The data in the file proceeding this really depends on what servers you actually want users from different countries to use. Essentially what follows is just a series of country code numbers followed by record names, in which the country code 0 is the default if there are no other matches. It makes sense to use a script of some sorts to dynamically generate this mapping depending on your specific needs — I've prepared a JavaScript object here for your potential usage, the data for which came from here.

If you decide to create a script that can generate this file for you, this also opens up some possibilities for adding health checks and load stress data into your generation algorithms. Every five minutes, for example, you could re-generate the map and then run pdns_control rediscover to get the Geo backend to refresh its data. Keep in mind you'd probably want to lower the geo-ttl setting in this case, especially if you're using something like health checks to provide DNS-level failover. I'm not sure whether doing this is necessarily a good idea, but it's an interesting route of thought at least.

Back to the configuration though, for the sakes of this article let's just say we wanted an extremely simple mapping: we want users from the United States to use the US server, represented by the us.example.com record, and everyone else to use the EU server, represented by the eu.example.com record. Thus our /etc/powerdns/geo-maps/geo.example.com file will be as follows:

$RECORD geo.example.com.
$ORIGIN example.com.
0 eu
840 us

Great! Now we should let our nameserver know which IP addresses eu.example.com and us.example.com actually relate to, which we can do by simply adding some some bits to our zone file (/etc/powerdns/bind/example.com.zone):

eu		A		eu-server-ipv4-address
us		A		us-server-ipv4-address

For IPv6 support, you could add some AAAA records here too.

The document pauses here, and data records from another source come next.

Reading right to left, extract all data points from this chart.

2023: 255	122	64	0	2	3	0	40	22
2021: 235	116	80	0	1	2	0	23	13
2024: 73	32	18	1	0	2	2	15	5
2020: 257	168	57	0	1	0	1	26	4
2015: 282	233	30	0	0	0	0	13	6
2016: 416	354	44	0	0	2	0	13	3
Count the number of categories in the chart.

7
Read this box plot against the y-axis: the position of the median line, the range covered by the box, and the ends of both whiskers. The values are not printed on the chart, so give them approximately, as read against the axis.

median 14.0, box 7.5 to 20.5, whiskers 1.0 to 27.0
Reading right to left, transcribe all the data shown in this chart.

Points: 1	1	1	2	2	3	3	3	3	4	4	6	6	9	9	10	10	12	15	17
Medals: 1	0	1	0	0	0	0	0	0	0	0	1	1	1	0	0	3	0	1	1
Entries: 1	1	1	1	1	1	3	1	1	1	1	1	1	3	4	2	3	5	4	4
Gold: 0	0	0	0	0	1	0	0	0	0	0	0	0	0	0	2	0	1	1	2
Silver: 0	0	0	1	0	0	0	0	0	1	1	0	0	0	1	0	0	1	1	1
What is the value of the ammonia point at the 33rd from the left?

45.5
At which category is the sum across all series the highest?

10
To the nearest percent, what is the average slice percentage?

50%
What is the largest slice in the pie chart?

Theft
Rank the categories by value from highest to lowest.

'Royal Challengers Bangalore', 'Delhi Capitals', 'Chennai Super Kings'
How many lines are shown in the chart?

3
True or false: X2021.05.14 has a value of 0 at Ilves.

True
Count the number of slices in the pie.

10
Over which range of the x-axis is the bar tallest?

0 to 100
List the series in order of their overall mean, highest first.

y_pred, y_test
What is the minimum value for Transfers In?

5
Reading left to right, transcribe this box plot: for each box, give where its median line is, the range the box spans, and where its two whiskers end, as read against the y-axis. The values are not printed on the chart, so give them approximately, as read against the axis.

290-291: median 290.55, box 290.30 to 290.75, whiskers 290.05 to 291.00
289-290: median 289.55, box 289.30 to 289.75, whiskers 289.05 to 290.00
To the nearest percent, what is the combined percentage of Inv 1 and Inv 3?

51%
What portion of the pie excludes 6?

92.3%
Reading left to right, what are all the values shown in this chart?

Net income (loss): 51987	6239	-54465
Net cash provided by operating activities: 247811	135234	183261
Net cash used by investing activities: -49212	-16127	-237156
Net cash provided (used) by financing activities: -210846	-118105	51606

We should also add some CNAME records for whatever subdomains we actually want to use the location-based routing functionality for such that they hit our geo.example.com zone, as discussed earlier:

www		CNAME	geo
cdn		CNAME	geo

Following this, we're pretty much finished with the important stuff. Keep in mind that using CNAME in this way can often create opportunities for duplicate content (users might, for example, go to 'eu.example.com' direct in their web browser rather than going to 'www.example.com', which we don't want), so you may wish to ensure your server is redirecting requests as appropriate.

As a closing step before we switch this baby on, a few final pieces of configuration modification may be necessary. On my default install, the /etc/powerdns/pdns.d/pdns.simplebind.conf file contains a launch statement which may override the one we specified in our geo config file. Modify the line launch=bind, if present, to launch+=bind so that the configurations can play together nicely. The usage of launch+= everywhere will also require a base property to add to, so you should open up /etc/powerdns/pdns.conf and uncomment or add the line launch=.

And that's it, we're finally done! Run sudo service pdns restart to restart PowerDNS, and then you can try to use dig or host on your local machine, sending the request to any one of your specially configured cluster of nameservers, to see if you get the response you expect. dig www.example.com @nameserver-ip-address or host www.example.com nameserver-ip-address should work great. In true "You have a problem? Try throwing some VPSes at it." style, I fired up some boxes in different regions to test this configuration, and it works!

dig output from european and american machines. Huzzah — it works!

With all of this set up successfully, pushing the system into production would be relatively easy — you'd just need to set up some glue records so that your nameservers resolve correctly and then just point your domain to your custom nameservers. There you have it, your very own small-scale low-budget custom CDN!